He gets calls about cats stuck in trees, about potholes and people making noise in the middle of the night.
While the mayor says he takes all of these calls seriously, he is befuddled about the complaints he doesn't hear.
"Gas is nearly $4 a gallon, and nobody complains or tries to do anything about it," Kasprzak said recently.
"I can't believe that. Where is the outrage?"
Aside from just voicing his concern, the mayor and the city are stepping up to actually do something about the high costs of energy.
The city is unleashing a whole new wave of energy-saving programs that are designed not only to save money, but make the city more green.
"Hopefully, all of the energy savings we realize will help the bottom line for all ratepayers and allow us to pursue green initiatives that are long overdue for this city."
The energy-saving programs stem from the statewide Independent Energy Efficiency Program (IEEP) that serves many of the municipal electric utilities in the state including Plattsburgh, Lake Placid and Rouses Point.
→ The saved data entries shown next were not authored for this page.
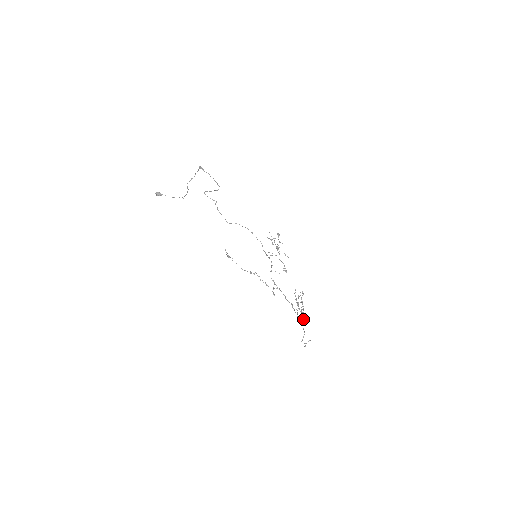
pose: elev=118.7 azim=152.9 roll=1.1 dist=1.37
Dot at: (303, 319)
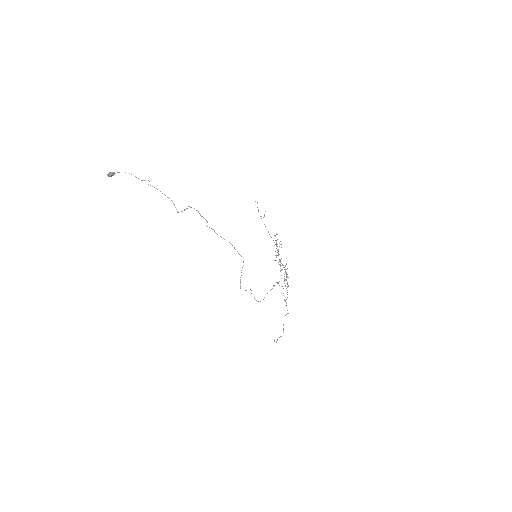
Dot at: occluded
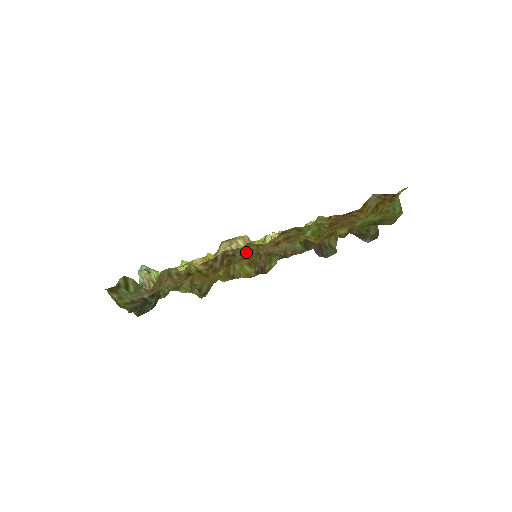
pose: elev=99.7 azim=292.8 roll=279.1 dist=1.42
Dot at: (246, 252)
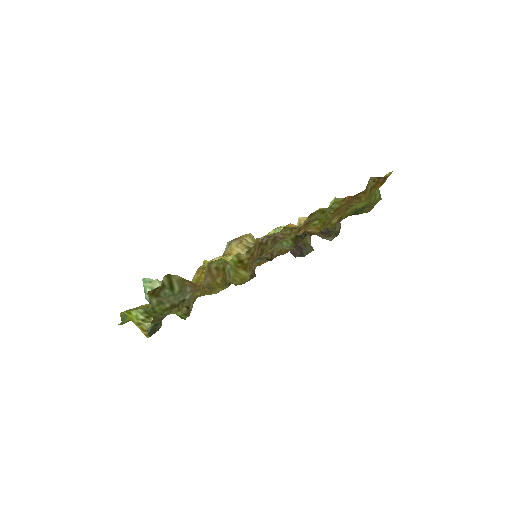
Dot at: (276, 240)
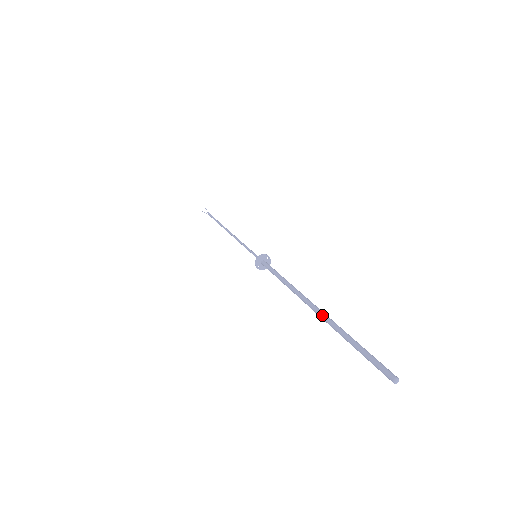
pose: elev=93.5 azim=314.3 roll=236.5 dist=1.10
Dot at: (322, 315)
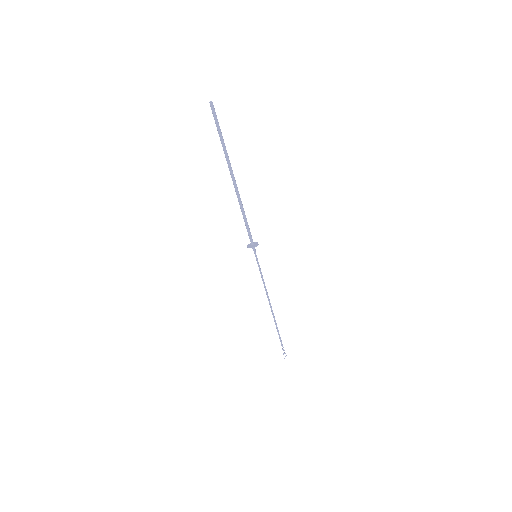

Tupper Lake will soon be joining.
The program was established in 2001 to implement ways of saving energy use and costs. It is funded through a small surcharge on each municipal ratepayer's monthly bill of about $2 per month.
Each municipality receives a portion of the fund each year to sponsor energy-saving programs.
Refrigerator replacements, improved lighting and added insulation are just some of the dozens of programs that have been offered.
The city has up to about $1.2 million in its IEEP fund but has only spent about $200,000 to $250,000 each year on changes.
The mayor, who took office in 2007, is puzzled by that.
"I don't know why more was not spent, but we are going to change that," he said.
"This is the ratepayer's money, and it is designed to save on energy, and we are going make sure that the ratepayers benefit from this."
In addition to offering residents several rebate programs, the city will be making significant changes to many of its buildings.
"It cost us $8,000 a month to heat and light the Crete (Memorial Civic Center)," Kasprzak said.
"Can you believe that? We've got to get that down."
About $350,000 of the IEEP money is slated to go toward a new energy-efficient heating system for the Crete.
Another $250,000 is earmarked for energy-efficient lighting in the city, and about $200,000 will go toward a residential insulation program.
The city will also replace a natural-gas generator at the police station for a more efficient model and the rotted doors at the fire station.
All told, the city will spend just about all of the $1.2 million in the IEEP fund on energy-saving programs.
"The fund gets replenished each year, and we will continue to develop better ways to save on energy costs," Kasprzak said.
Municipal Electric Department Manager William Treacy said the investment in the energy-saving programs will easily pay for itself within five to 10 years.
"It really does make a difference, especially in the winter when we have to buy supplemental power," he said.
The city, through its Municipal Electric Department, enjoys some of the lowest utility rates in the country and has for decades.
Its MLD gets its energy supply largely from cheap hydropower generated on the St. Lawrence River. But it is allowed only so much from the energy pool, which also supplies other municipalities.
If the city needs more energy than its allotted hydropower, it must supplement its supply with more expensive nuclear energy.
The mayor is urging city residents to participate in the wide range of programs that are available.
"You can get trees planted, get air conditioners removed, rebates for new refrigerators. We have all kinds of programs, and I ask people to call MLD to get more information."
"We will do our best to accommodate as many people as we can, but we can't do it all overnight," Kasprzak said.
"Still, we are on our way to taking more green initiatives for this city."